Senior Tory Jacob Rees-Mogg, chairman of the European Research Group, is understood to be drawing up the proposals with the help of former Brexit minister Steve Baker.
Up to 80 backbench Tories could support the plan in open defiance of the Government’s position on Brexit.
And the move is expected to intensify the party row over Europe in the run up to the annual Tory conference at Birmingham in the autumn.
Calls for a “positive” alternative vision of Brexit have been growing among Tories since Mrs May’s Cabinet agreed her compromise plan in an away-day summit at her Chequers country residence last month.
The agreed plan, including a “common rulebook” covering trade in goods, led to the resignations of senior minister Boris Johnson and David Davis.
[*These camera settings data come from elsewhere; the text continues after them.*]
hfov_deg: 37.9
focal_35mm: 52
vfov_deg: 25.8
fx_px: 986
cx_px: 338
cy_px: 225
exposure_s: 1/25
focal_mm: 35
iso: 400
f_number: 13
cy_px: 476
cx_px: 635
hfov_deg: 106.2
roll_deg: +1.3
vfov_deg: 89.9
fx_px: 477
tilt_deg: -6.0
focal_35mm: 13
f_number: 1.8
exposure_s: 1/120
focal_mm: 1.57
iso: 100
Members of the European Research Group are understood to favour a free-trade deal similar to that recently agreed between the EU and Canada.
Such a model could allow tariff free trade without the UK remaining part of the EU’s single market or customs union.
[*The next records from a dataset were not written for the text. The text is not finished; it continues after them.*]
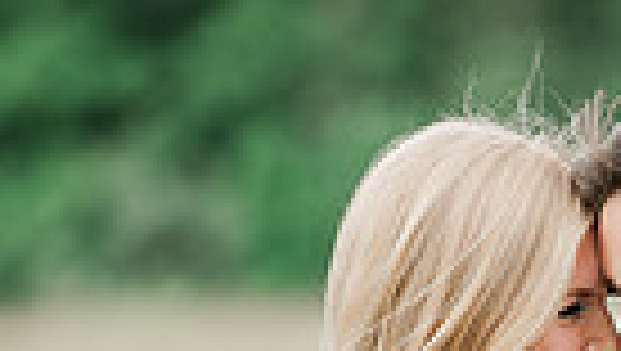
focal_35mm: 682
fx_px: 11243
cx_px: 657
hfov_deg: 3.2
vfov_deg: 1.8
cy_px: 706
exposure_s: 1/320
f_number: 4
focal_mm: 200
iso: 250
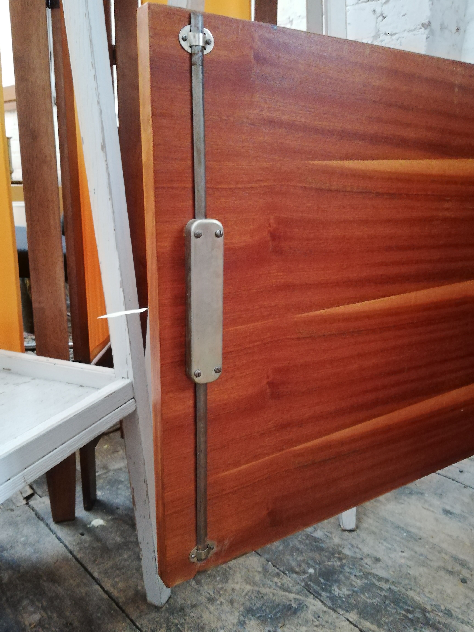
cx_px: 237
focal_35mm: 28
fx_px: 511
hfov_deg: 49.7
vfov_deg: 63.4
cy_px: 316
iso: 640
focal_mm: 3.81
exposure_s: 1/16.7
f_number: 2.2
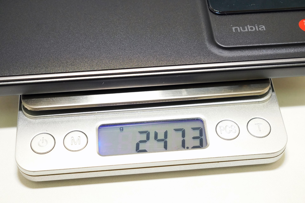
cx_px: 152
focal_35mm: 59
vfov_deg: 22.9
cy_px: 102
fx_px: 502
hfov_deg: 33.8
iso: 3200
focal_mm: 39.5
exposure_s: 1/60
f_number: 9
The paper is expected to say that Britain could thrive on the basis of World Trade Organisation rules if Brussels refuses a Canada-style deal.
Former Cabinet minister Lord Lilley, a member of the European Research Group, yesterday insisted Mrs May’s plan was “moribund” and an alternative was needed.
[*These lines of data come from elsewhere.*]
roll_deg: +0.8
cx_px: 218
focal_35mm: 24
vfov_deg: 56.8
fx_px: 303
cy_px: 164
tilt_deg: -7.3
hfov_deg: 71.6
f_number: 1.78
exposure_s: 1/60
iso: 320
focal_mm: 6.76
“A trade deal would be the best outcome, but the Chequers plan is moribund,” he wrote in a newspaper article.
“No deal is likely and would be a good second best, making a better deal possible later.”
Lord Lilley added: “Far from falling off a cliff, World Trade Organisation terms are designed to ensure that members can trade without discrimination.
“The EU will have to offer us the most favoured nation terms its other leading trading partners enjoy.”
One European Research Group source was quoted by a newspaper yesterday as saying: “We have made it very clear that we do not accept the Chequers proposals but there is an acknowledgement that we need to make the case for an alternative.
“The tricky bit is coming to a common position that everyone can sign up to. But I’m confident that we should be able to achieve that.”
Another source was quoted as saying: “We are working to come up with a positive policy paper that will take a realistic approach outlining what is acceptable in line with the referendum result.”
But the European Research Group is facing a challenge from a rival faction of MPs committed to backing the Prime Minister’s Brexit plans.
The new Brexit Delivery Group, set up by backbenchers Andrew Percy and Nick Boles, is seeking to unite Tory MPs who voted both Leave and Remain in the 2016 EU referendum.
A letter from Mr Percy and fellow group supporter Simon Hart earlier this week urged colleagues to support a “pragmatic Brexit outcome”.
“We need an agreement that stands the best chance of getting through Parliament,” the pair wrote.
“We are worried that this outcome could be put at risk by those who, perfectly honourably, seek the purity of perfection.”